The goal of the fingerprinting is to enable identification and comparing processes for video media.
Fingerprinting is the key process that is needed to handle comparing processes, similarity search, de-duplication and video identification.
Basics
Fingerprinting works by generating a binary hash of the image. These hashes can in turn be compared to each other. Lets take a look on how this process works with text first before we dive into media hashing.
Text | Bin | Diff |
---|---|---|
loom |
01101100011011110 |
- |
lo0m |
01101100011011110 |
6 |
In this example shows that both strings have a difference of 6 bits. The remaining bits are similar. The same process can be applied to video fingerprinting. By comparing a generated hash from one video to another it is possible to determine whether both videos share similar characteristics which were encoded in the fingerprint hash.
The Levenshtein distance describes this metric in more detail.
For a large set of fingerprints it is however not feasible to pre-compute all Levenshtein distances for all fingerprint combinations.
Another approach to handle comparing fingerprints is to use Nearest neighbor search. In this case the fingerprint can be seen as a multidimensional vector. Similar vectors are closer in relation and thus NNS can be applied to find neighbors similar to the selected fingerprint.
The last approach is to store the fingerprint as a vector in a binary tree. Queries can be run against this tree to determine nearest neighbors.
Additional information can of course also be included in the vectors to search for more specific traits of the media. Outside of media fingerprinting this process may also be used for product suggestions / recommendations. User, product, behaviour information may be added to the vectors which can be searched. |
There are various projects on github which also allow the creation and storage of such binary trees for nearest neighbor search.

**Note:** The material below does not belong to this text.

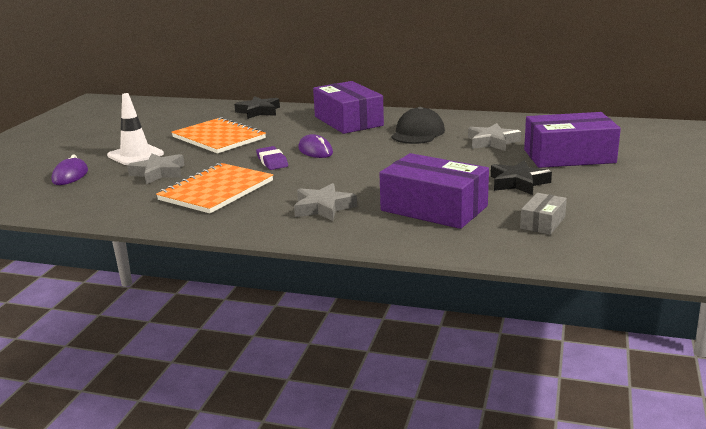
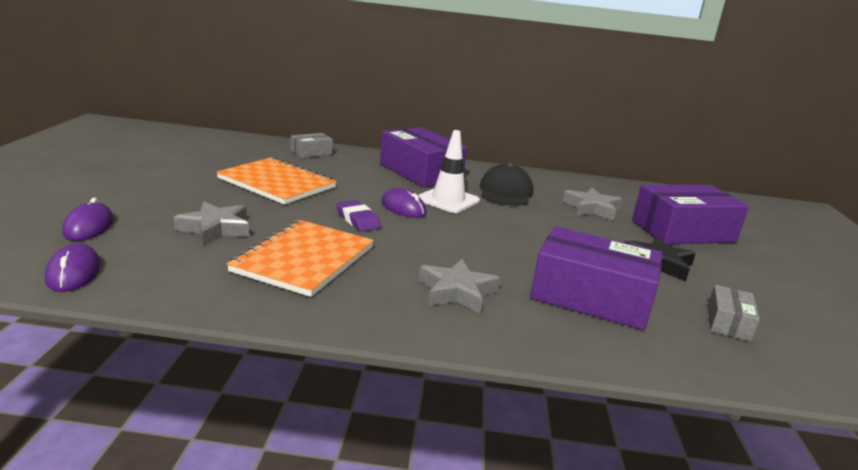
camera: 15 degrees left, 0 degrees up
white traffic cone [107,93,164,165] -> white traffic cone moved to [418,130,480,213]
black star [234,96,280,119] -> grey box [291,133,333,158]
none -> purple mouse [45,243,101,292]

The one I tested was Annoy from spotify.
Process
For video you of course need to deal with image data. The process I came up with works as following:
-
Seek to 15% position of the video
-
Iterate over a given amount of frames
-
Skip black frames (e.g. cut-screen frames)
-
Process the frame by reducing, greyscaling, bluring, normalizing it
-
Stack/Combine the frames additively into a single output image
-
Reduce the output image to a binary color precision
-
Convert the image into a bitstream
-
Convert to hex
I decided to try the stacking approach in order to get generate fingerprints which were less prone to slight changes in framerate and start offset. In order to speedup the process some of the frames after a taken frame will be omitted.
Detailed Process
Stage 1 - Source
Resize the source frame to 512x512.
Stage 2 - Preparation
Convert to greyscale and normalize the image to reduce extra bright spots. Blur the image and normalize again. Now stack the resulting frame with the previously processed frame. Resize to 16x16 pixel
Stage 3 - Normalize
Normalize the image
Stage 4 - Stacking
Stack the frame with the previously frame
Stage 5 - Normalize
Normalize the stacked image to reduce bright spots that may have been created due to stacking.
Stage 6 - Binary
Convert grey values to one bit precision.
The result image content gets converted into hex which forms the final fingerprint value.
060007000f003e001d0085000600f40076597a007c86ffdefffffefffcfffdff01
Example Video
This video shows the stacking process in action using a sample video from big buck bunny.
Other sources
pHash
pHash is an open source perceptual hashing mechanism for media. As far as I recall it uses edge detection to find specific areas of the video which are more prominent. The detected edges are transformed via Hough Transform into a different spatial data which is robust to scaling and rotation. A more detailed description can be found in this post: Phash knows the perception of the human eye
Chromaprint
Chromaprint is mainly designed for audio but shares some concepts to video fingerprinting. The main aspect is that fourier transformation is applied to the audio data to prepare it for processing. Checkout the authors detailed explanation on how Chromaprint works.
Final thoughts
My initial implementation of this process works as expected but there still some cases in which the fingerprint process will not yield a meaningful stacked image / generated hash. I assume there may be a problem with the selection process of frames or that the normalization does not work as expected. I have to look into this.
I hope this post was interesting to you. I may create a follow-up post in the future which will cover the actual storage and query processes for the generated fingerprints.